* Given records
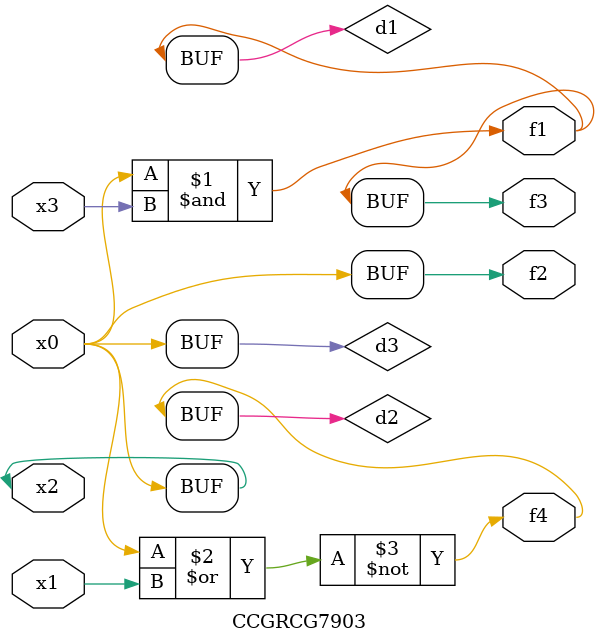
<source format=v>
module CCGRCG7903(
	input x0, x1, x2, x3,
	output f1, f2, f3, f4
);

	wire d1, d2, d3;

	and (d1, x2, x3);
	nor (d2, x0, x1);
	buf (d3, x0, x2);
	assign f1 = d1;
	assign f2 = d3;
	assign f3 = d1;
	assign f4 = d2;
endmodule

</source>
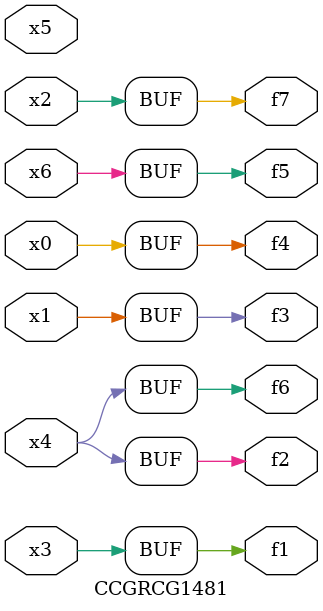
<source format=v>
module CCGRCG1481(
	input x0, x1, x2, x3, x4, x5, x6,
	output f1, f2, f3, f4, f5, f6, f7
);
	assign f1 = x3;
	assign f2 = x4;
	assign f3 = x1;
	assign f4 = x0;
	assign f5 = x6;
	assign f6 = x4;
	assign f7 = x2;
endmodule

</source>
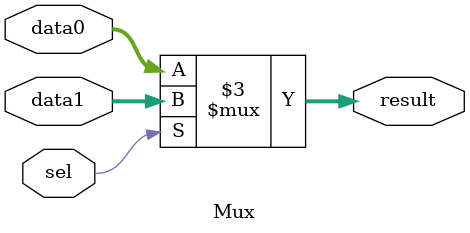
<source format=v>
module Mux (
    input wire sel,
    input wire [31:0] data0,
    input wire [31:0] data1,
    output reg [31:0] result
);

    always @(*) begin
    if (sel)
            result = data1;
    else 
            result = data0;
    end

endmodule
</source>
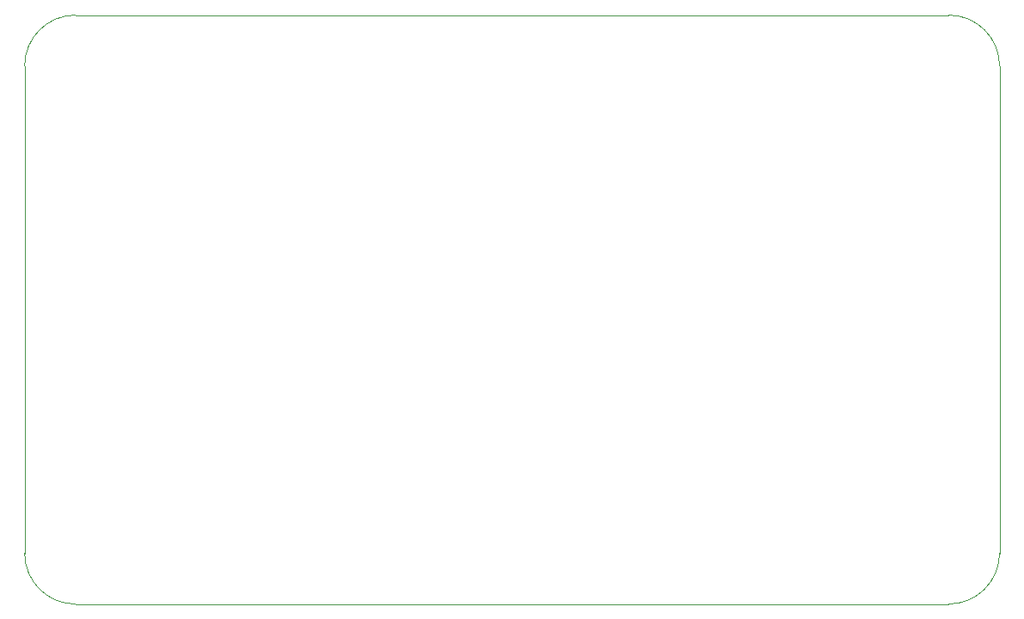
<source format=gbr>
%TF.GenerationSoftware,KiCad,Pcbnew,8.0.2*%
%TF.CreationDate,2024-06-16T11:32:47+08:00*%
%TF.ProjectId,receiver,72656365-6976-4657-922e-6b696361645f,rev?*%
%TF.SameCoordinates,Original*%
%TF.FileFunction,Profile,NP*%
%FSLAX46Y46*%
G04 Gerber Fmt 4.6, Leading zero omitted, Abs format (unit mm)*
G04 Created by KiCad (PCBNEW 8.0.2) date 2024-06-16 11:32:47*
%MOMM*%
%LPD*%
G01*
G04 APERTURE LIST*
%TA.AperFunction,Profile*%
%ADD10C,0.050000*%
%TD*%
G04 APERTURE END LIST*
D10*
X105000000Y-128000000D02*
X104000000Y-128000000D01*
X181000000Y-128000000D02*
X105000000Y-128000000D01*
X99000000Y-123000000D02*
X99000000Y-75000000D01*
X104000000Y-128000000D02*
G75*
G02*
X99000000Y-123000000I0J5000000D01*
G01*
X190000000Y-70000000D02*
X181000000Y-70000000D01*
X99000000Y-75000000D02*
G75*
G02*
X104000000Y-70000000I5000000J0D01*
G01*
X105000000Y-70000000D02*
X104000000Y-70000000D01*
X105000000Y-70000000D02*
X181000000Y-70000000D01*
X190000000Y-70000000D02*
G75*
G02*
X195000000Y-75000000I0J-5000000D01*
G01*
X181000000Y-128000000D02*
X190000000Y-128000000D01*
X195000000Y-123000000D02*
G75*
G02*
X190000000Y-128000000I-5000000J0D01*
G01*
X195000000Y-123000000D02*
X195000000Y-75000000D01*
M02*

</source>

* Job item
Looking at the entries above, count each line in which the word "Profile" occurs, then give the total and nothing further.

* The answer
2